I love when people start using gender-neutral terms to ask about my dating habits as of late, inquiring as to whether or not I am currently seeing “someone” or if I have a “mate.” I’m not a lesbian. No problem with that assumption as I consider it virtually innocuous, but I share Miranda’s frustration with the only two acceptable options: dating like a fiend, or assumed lez. I am ridiculously picky and don’t waste my time if I don’t instantly feel that pang in my gut that almost assures I am acting like a bumbling fool in the presence of the dude who has just leveled me, usually without much effort on his part.

But shouldn’t it be that way? Shouldn’t you feel something powerful that draws you to someone, and then delve into a conversation (or whatever…) and find out if it’s a cruel joke that physics and/or chemistry inflicts on its victims? Maybe this is one of many aspects that sets my dating habits apart from others, though I know many, many women–most of whom I consider amazing and intelligent–who feel this same way and will settle for nothing less than being knocked on her arse.

You know you’re a Scary Single Girl if…

- Your boss’s wife plays matchmaker between you and the cute guy who works at the dance studio where her daughters attend class

- You get a not-so-subtle scowl every time you mention that your last relationship lasted four years, ended last fall and you haven’t been (seriously) interested in anyone since

- Your friends wonder what is wrong with you when you don’t accept whatever pass comes your way from Random Bar Dude

- Guys you know give you grief about “intimacy issues” because you don’t jump at the chance for a date (…you know, in light of my pathetic, wounded state)

I could go on for days about this…

But ultimately I just wish that people would understand that, though I am passionate beyond belief (especially about people I adore), I don’t have one night stands or welcome a date simply for a free drink/meal/movie. If it’s not someone who makes me nervous or giddy from the get-go, what’s the point? I understand and appreciate those whose love develops over time, friends falling in love, etc., etc., etc. But that’s not my path. I know that in my heart.

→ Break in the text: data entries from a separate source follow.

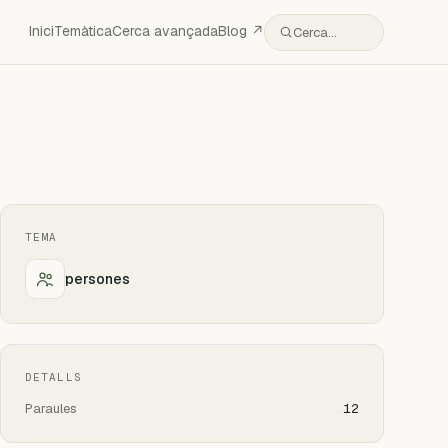
Inici
Temàtica
Cerca avançada
Blog ↗
Cerca…
TEMA
persones
DETALLS
Paraules
12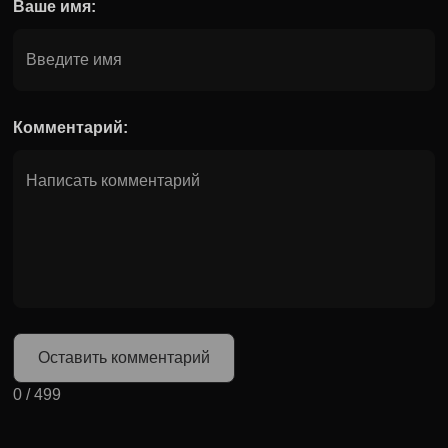
Ваше имя:
Комментарий:
Оставить комментарий
0
/
499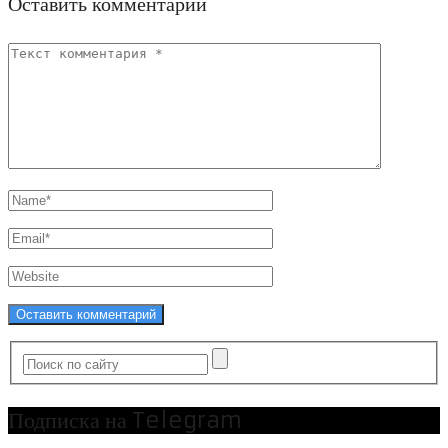
Оставить комментарий
Подписка на Telegram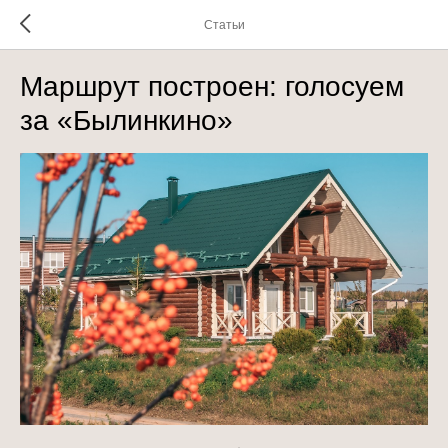
Статьи
Маршрут построен: голосуем
за «Былинкино»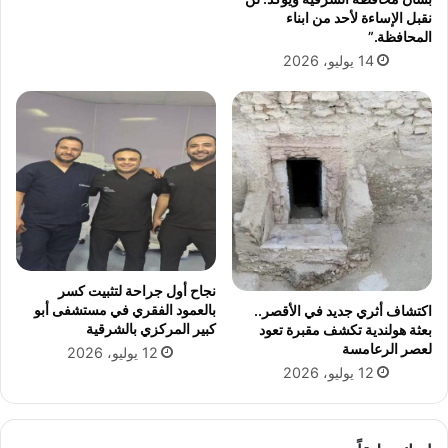
ا
ا
نقبل الإساءة لأحد من ابناء
ء
ل
المحافظة.”
ب
3
14 يوليو، 2026
ت
2
ك
ل
ث
د
ي
و
ف
ر
ا
ي
ل
أ
ج
ب
ه
ط
و
ا
د
ل
نجاح أول جراحة لتثبيت كسر
أ
بالعمود الفقري في مستشفى أبو
اكتشاف أثري جديد في الأقصر..
ف
كبير المركزي بالشرقية
بعثة هولندية تكشف مقبرة تعود
ر
لعصر الرعامسة
12 يوليو، 2026
ي
12 يوليو، 2026
ق
ي
ا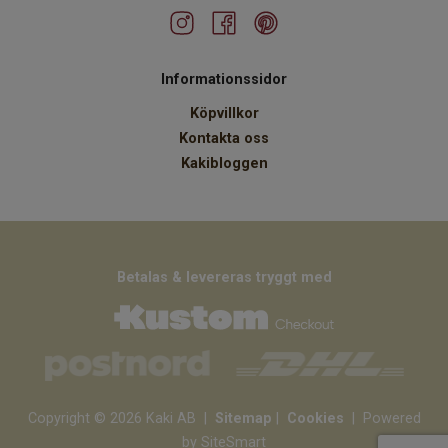
Informationssidor
Köpvillkor
Kontakta oss
Kakibloggen
Betalas & levereras tryggt med
Copyright © 2026 Kaki AB
|
Sitemap
|
Cookies
| Powered
by SiteSmart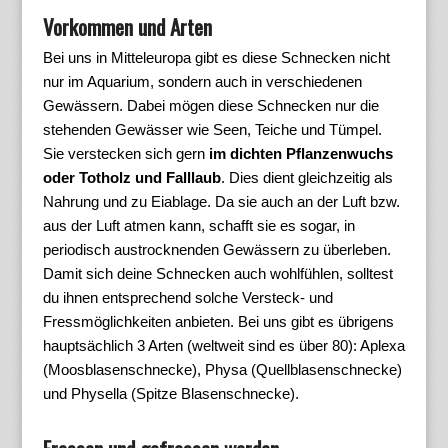
Vorkommen und Arten
Bei uns in Mitteleuropa gibt es diese Schnecken nicht
nur im Aquarium, sondern auch in verschiedenen
Gewässern. Dabei mögen diese Schnecken nur die
stehenden Gewässer wie Seen, Teiche und Tümpel.
Sie verstecken sich gern
im dichten Pflanzenwuchs
oder Totholz und Falllaub
. Dies dient gleichzeitig als
Nahrung und zu Eiablage. Da sie auch an der Luft bzw.
aus der Luft atmen kann, schafft sie es sogar, in
periodisch austrocknenden Gewässern zu überleben.
Damit sich deine Schnecken auch wohlfühlen, solltest
du ihnen entsprechend solche Versteck- und
Fressmöglichkeiten anbieten. Bei uns gibt es übrigens
hauptsächlich 3 Arten (weltweit sind es über 80): Aplexa
(Moosblasenschnecke), Physa (Quellblasenschnecke)
und Physella (Spitze Blasenschnecke).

So leave me be. I’m not wallowing, lonely, damaged, guarded (well….maybe a lil), misanthropic, bitter, scared, etc. I’m just single.

Deal with it.


1 comment:

  1. I applaud you! Keep your convictions! I agree with you, and there really is that someone out there that will make you all gushy inside. I swear! It tooks me years of failed realtionships, but I found it. And it was worth the wait.